At the same time, by focussing on the 1980s to the exclusion of all else, the fact that the musicians are still active—and the plethora of bands that form, dissolve and reassemble into new combinations, including the meditative kraut pulsing of MEDaL interspersed with explosions of joyous, fast rock—may continue to go unnoticed.
“Flying Nun aren’t very interested in us anymore as a label,” Mulcahy admitted. He thumped Needles and Plastic, which sat beside him. “When this era was happening, Roger would try and release everything that was of interest to him. And that was quite different. Whereas now, it’s much more of a proper thing, you know? Where they try to operate as a company and be economic.”
There is no album release show planned for MEDaL’s second album, let alone a tour. Everyday life takes precedence. The band likes Lyttelton.
“We often play at Loons or the [Lyttelton] Coffee Company and just wheel our gear down there,” Billows said.
“Wheel it down the road!” Whyte erupts in laughter. “So lazy!”
“So we need to play Christchurch,” Billows conceded.
“On tour?” Mulcahy is incredulous. “Through the tunnel?”
There are vague plans for a tour beyond the tunnel—to not only Christchurch but Dunedin and the North Island, too—in the summer months ahead. But for now, all that is on the horizon for MEDaL is sound and camaraderie. The sun has disappeared over the rim of the crater. I take my leave; the hours are dwindling and the band has yet to plug in. The garage door rattles shut and the band roars to life.
The early years of Flying Nun remain a special period in the hearts of many because the label was born out of a genuine love of one’s surroundings and the desire to preserve it. Before the record label left Christchurch, it was young and optimistic and had no lofty ambitions: it simply existed.
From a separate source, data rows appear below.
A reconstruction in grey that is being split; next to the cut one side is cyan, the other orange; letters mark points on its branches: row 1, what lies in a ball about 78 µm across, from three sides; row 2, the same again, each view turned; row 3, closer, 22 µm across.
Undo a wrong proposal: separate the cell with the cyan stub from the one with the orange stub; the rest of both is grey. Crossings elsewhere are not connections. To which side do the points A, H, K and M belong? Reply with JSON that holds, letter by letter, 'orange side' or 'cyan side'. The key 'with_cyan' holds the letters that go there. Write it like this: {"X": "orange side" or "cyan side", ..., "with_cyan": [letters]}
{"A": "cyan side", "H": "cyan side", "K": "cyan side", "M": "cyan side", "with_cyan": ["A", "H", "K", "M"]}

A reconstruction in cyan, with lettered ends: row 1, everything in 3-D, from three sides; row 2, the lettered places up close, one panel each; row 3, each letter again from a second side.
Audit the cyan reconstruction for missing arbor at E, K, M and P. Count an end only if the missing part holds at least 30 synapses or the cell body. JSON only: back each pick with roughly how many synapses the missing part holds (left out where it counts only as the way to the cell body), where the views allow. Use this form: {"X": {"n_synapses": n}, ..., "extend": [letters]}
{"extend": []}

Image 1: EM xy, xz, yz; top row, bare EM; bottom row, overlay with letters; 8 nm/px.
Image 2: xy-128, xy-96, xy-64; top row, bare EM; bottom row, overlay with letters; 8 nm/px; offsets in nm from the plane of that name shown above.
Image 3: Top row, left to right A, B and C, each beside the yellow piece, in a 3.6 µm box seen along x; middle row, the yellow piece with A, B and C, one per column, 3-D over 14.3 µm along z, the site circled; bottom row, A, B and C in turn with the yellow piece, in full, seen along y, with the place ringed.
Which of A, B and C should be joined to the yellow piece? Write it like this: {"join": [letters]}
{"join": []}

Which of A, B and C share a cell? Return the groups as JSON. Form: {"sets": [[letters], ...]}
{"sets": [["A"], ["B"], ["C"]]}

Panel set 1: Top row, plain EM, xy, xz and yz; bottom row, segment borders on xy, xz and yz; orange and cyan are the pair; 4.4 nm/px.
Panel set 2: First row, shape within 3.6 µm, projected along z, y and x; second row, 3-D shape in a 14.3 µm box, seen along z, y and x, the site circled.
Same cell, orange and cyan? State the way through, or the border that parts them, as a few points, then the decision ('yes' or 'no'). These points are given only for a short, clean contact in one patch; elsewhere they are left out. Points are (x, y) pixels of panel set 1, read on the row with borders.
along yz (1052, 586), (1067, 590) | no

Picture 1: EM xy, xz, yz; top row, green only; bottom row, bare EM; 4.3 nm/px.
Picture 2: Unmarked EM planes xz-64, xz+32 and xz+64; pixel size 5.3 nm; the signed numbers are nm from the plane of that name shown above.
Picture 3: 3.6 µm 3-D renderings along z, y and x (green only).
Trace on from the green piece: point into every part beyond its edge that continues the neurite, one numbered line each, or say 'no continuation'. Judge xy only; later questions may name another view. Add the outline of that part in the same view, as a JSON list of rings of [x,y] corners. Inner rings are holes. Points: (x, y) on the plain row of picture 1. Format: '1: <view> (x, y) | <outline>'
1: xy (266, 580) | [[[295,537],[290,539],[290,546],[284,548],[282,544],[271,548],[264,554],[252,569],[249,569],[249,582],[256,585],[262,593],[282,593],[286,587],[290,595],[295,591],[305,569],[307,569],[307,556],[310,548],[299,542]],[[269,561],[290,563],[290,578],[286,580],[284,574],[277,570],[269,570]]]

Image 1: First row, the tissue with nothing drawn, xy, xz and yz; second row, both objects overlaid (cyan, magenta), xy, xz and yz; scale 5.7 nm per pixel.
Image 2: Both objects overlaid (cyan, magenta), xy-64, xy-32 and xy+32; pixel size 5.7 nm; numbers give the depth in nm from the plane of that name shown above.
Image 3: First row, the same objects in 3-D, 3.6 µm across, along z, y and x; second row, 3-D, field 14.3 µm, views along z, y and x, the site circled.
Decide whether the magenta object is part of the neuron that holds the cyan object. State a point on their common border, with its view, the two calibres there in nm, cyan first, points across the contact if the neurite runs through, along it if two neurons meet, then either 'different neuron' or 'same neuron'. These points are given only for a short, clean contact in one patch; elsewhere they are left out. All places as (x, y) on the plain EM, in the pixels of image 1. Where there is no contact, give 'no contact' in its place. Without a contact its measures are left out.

That spirit still lives on the South Island whether heard or not—but a tree that falls in the woods is harder to hear from a distance.
Needles and Plastic provides a much-needed service in that sense, collating and amplifying years of anecdotes, photographs, album covers and posters into a beautiful and heartfelt tribute. Honouring the past is a noble cause so long as it is put in its proper place: enhancing one’s experience of the present rather than at its expense.